#### DATASET RECORDS:

+++

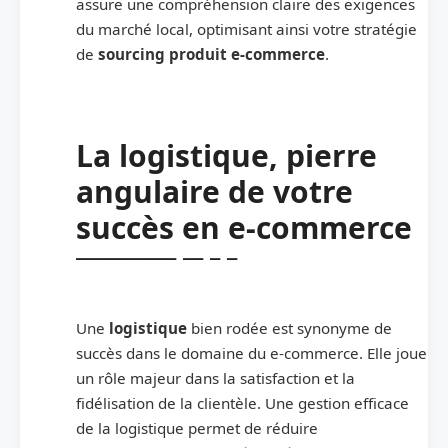
assure une compréhension claire des exigences
du marché local, optimisant ainsi votre stratégie
de
sourcing produit e-commerce
.
La logistique, pierre
angulaire de votre
succès en e-commerce
Une
logistique
bien rodée est synonyme de
succès dans le domaine du e-commerce. Elle joue
un rôle majeur dans la satisfaction et la
fidélisation de la clientèle. Une gestion efficace
de la logistique permet de réduire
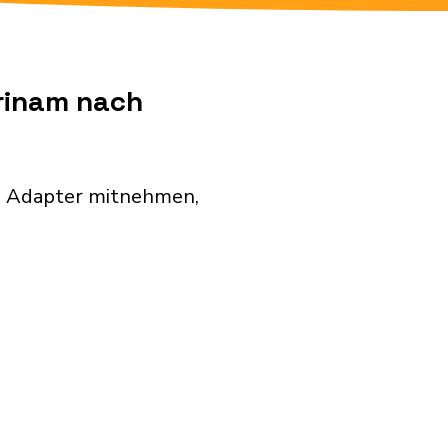
urinam nach
en Adapter mitnehmen,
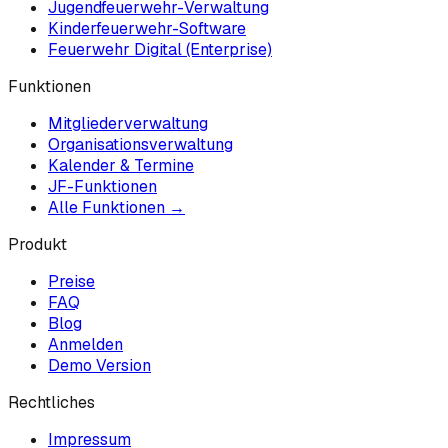
Jugendfeuerwehr-Verwaltung
Kinderfeuerwehr-Software
Feuerwehr Digital (Enterprise)
Funktionen
Mitgliederverwaltung
Organisationsverwaltung
Kalender & Termine
JF-Funktionen
Alle Funktionen →
Produkt
Preise
FAQ
Blog
Anmelden
Demo Version
Rechtliches
Impressum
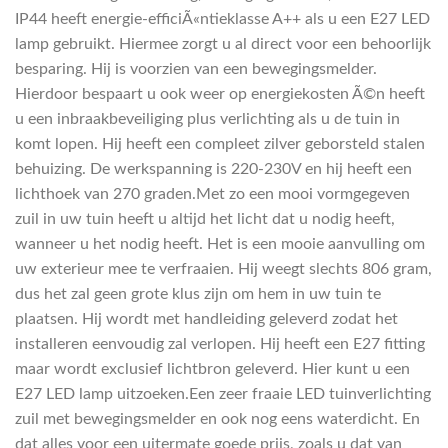
IP44 heeft energie-efficiÃ«ntieklasse A++ als u een E27 LED
lamp gebruikt. Hiermee zorgt u al direct voor een behoorlijk
besparing. Hij is voorzien van een bewegingsmelder.
Hierdoor bespaart u ook weer op energiekosten Ã©n heeft
u een inbraakbeveiliging plus verlichting als u de tuin in
komt lopen. Hij heeft een compleet zilver geborsteld stalen
behuizing. De werkspanning is 220-230V en hij heeft een
lichthoek van 270 graden.Met zo een mooi vormgegeven
zuil in uw tuin heeft u altijd het licht dat u nodig heeft,
wanneer u het nodig heeft. Het is een mooie aanvulling om
uw exterieur mee te verfraaien. Hij weegt slechts 806 gram,
dus het zal geen grote klus zijn om hem in uw tuin te
plaatsen. Hij wordt met handleiding geleverd zodat het
installeren eenvoudig zal verlopen. Hij heeft een E27 fitting
maar wordt exclusief lichtbron geleverd. Hier kunt u een
E27 LED lamp uitzoeken.Een zeer fraaie LED tuinverlichting
zuil met bewegingsmelder en ook nog eens waterdicht. En
dat alles voor een uitermate goede prijs, zoals u dat van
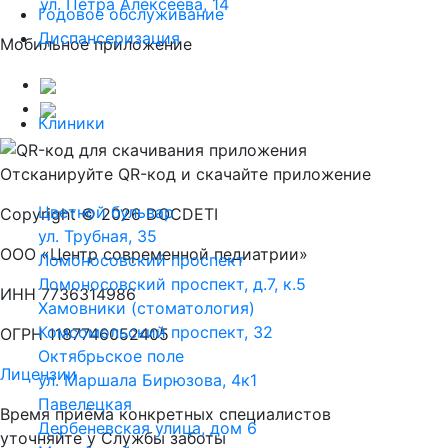
ул. Петра Алексеева, 14
Годовое обслуживание
Диспансеризация
Мобильное приложение
Клиники
Отсканируйте
QR-код
и скачайте приложение
Цветной бульвар
Copyright © 2026 DOCDETI
ул. Трубная, 35
ООО «Центр современной педиатрии»
Ломоносовский проспект
Ломоносовский проспект, д.7, к.5
ИНН 7736314986
Хамовники (стоматология)
Комсомольский проспект, 32
ОГРН 1187746052405
Октябрьское поле
Лицензии
ул. Маршала Бирюзова, 4к1
Павелецкая
Время приёма конкретных специалистов
Дербеневская улица, дом 6
уточняйте у Службы заботы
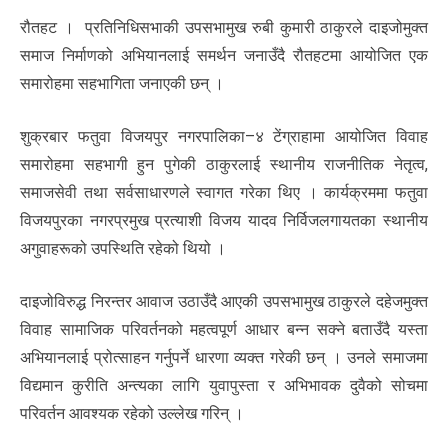
रौतहट । प्रतिनिधिसभाकी उपसभामुख रुबी कुमारी ठाकुरले दाइजोमुक्त
समाज निर्माणको अभियानलाई समर्थन जनाउँदै रौतहटमा आयोजित एक
समारोहमा सहभागिता जनाएकी छन् ।
शुक्रबार फतुवा विजयपुर नगरपालिका–४ टेंग्राहामा आयोजित विवाह
समारोहमा सहभागी हुन पुगेकी ठाकुरलाई स्थानीय राजनीतिक नेतृत्व,
समाजसेवी तथा सर्वसाधारणले स्वागत गरेका थिए । कार्यक्रममा फतुवा
विजयपुरका नगरप्रमुख प्रत्याशी विजय यादव निर्विजलगायतका स्थानीय
अगुवाहरूको उपस्थिति रहेको थियो ।
दाइजोविरुद्ध निरन्तर आवाज उठाउँदै आएकी उपसभामुख ठाकुरले दहेजमुक्त
विवाह सामाजिक परिवर्तनको महत्वपूर्ण आधार बन्न सक्ने बताउँदै यस्ता
अभियानलाई प्रोत्साहन गर्नुपर्ने धारणा व्यक्त गरेकी छन् । उनले समाजमा
विद्यमान कुरीति अन्त्यका लागि युवापुस्ता र अभिभावक दुवैको सोचमा
परिवर्तन आवश्यक रहेको उल्लेख गरिन् ।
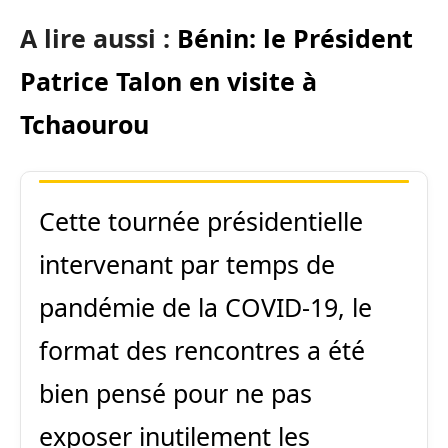
A lire aussi :
Bénin: le Président
Patrice Talon en visite à
Tchaourou
Cette tournée présidentielle
intervenant par temps de
pandémie de la COVID-19, le
format des rencontres a été
bien pensé pour ne pas
exposer inutilement les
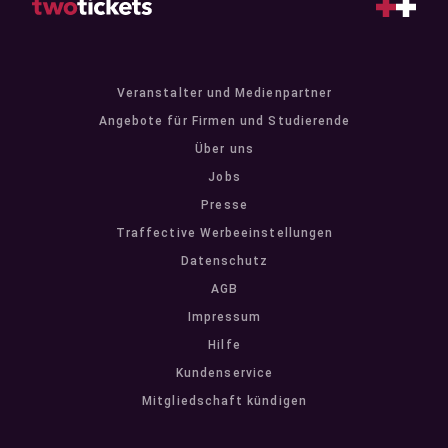
Veranstalter und Medienpartner
Angebote für Firmen und Studierende
Über uns
Jobs
Presse
Traffective Werbeeinstellungen
Datenschutz
AGB
Impressum
Hilfe
Kundenservice
Mitgliedschaft kündigen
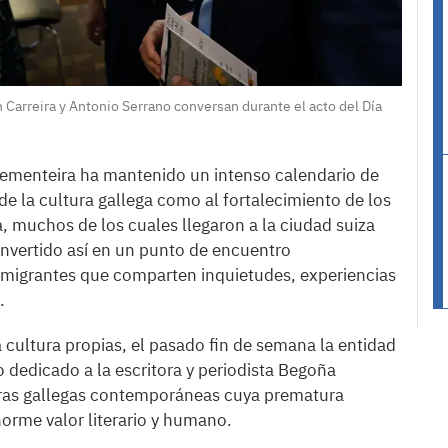
n Carreira y Antonio Serrano conversan durante el acto del Día
Sementeira ha mantenido un intenso calendario de
de la cultura gallega como al fortalecimiento de los
a, muchos de los cuales llegaron a la ciudad suiza
nvertido así en un punto de encuentro
emigrantes que comparten inquietudes, experiencias
.
 cultura propias, el pasado fin de semana la entidad
o dedicado a la escritora y periodista Begoña
tras gallegas contemporáneas cuya prematura
orme valor literario y humano.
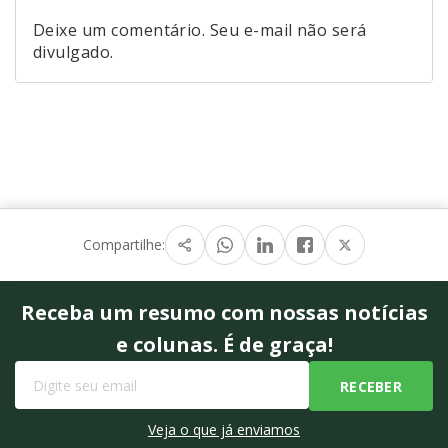
Deixe um comentário. Seu e-mail não será
divulgado.
Compartilhe:
Receba um resumo com nossas notícias
e colunas. É de graça!
Veja o que já enviamos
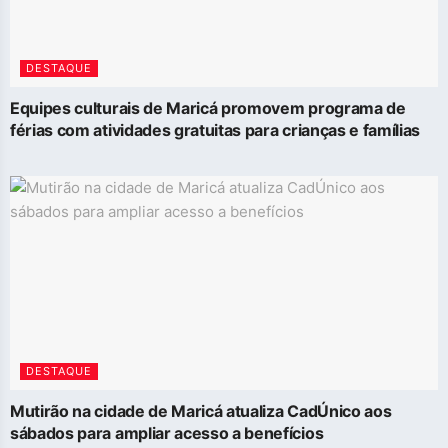
DESTAQUE
Equipes culturais de Maricá promovem programa de
férias com atividades gratuitas para crianças e famílias
DESTAQUE
Mutirão na cidade de Maricá atualiza CadÚnico aos
sábados para ampliar acesso a benefícios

+++

#### TO-DO ITEM:
From the line containing "Sementeira ha mantenido" through the final line of the listing above, reproduce every line exactly, with no pictures.

#### RESPONSE:
Sementeira ha mantenido un intenso calendario de
de la cultura gallega como al fortalecimiento de los
a, muchos de los cuales llegaron a la ciudad suiza
nvertido así en un punto de encuentro
emigrantes que comparten inquietudes, experiencias
.
 cultura propias, el pasado fin de semana la entidad
o dedicado a la escritora y periodista Begoña
tras gallegas contemporáneas cuya prematura
orme valor literario y humano.
Deixe um comentário. Seu e-mail não será
divulgado.
Compartilhe:
Receba um resumo com nossas notícias
e colunas. É de graça!
Veja o que já enviamos
DESTAQUE
Equipes culturais de Maricá promovem programa de
férias com atividades gratuitas para crianças e famílias
DESTAQUE
Mutirão na cidade de Maricá atualiza CadÚnico aos
sábados para ampliar acesso a benefícios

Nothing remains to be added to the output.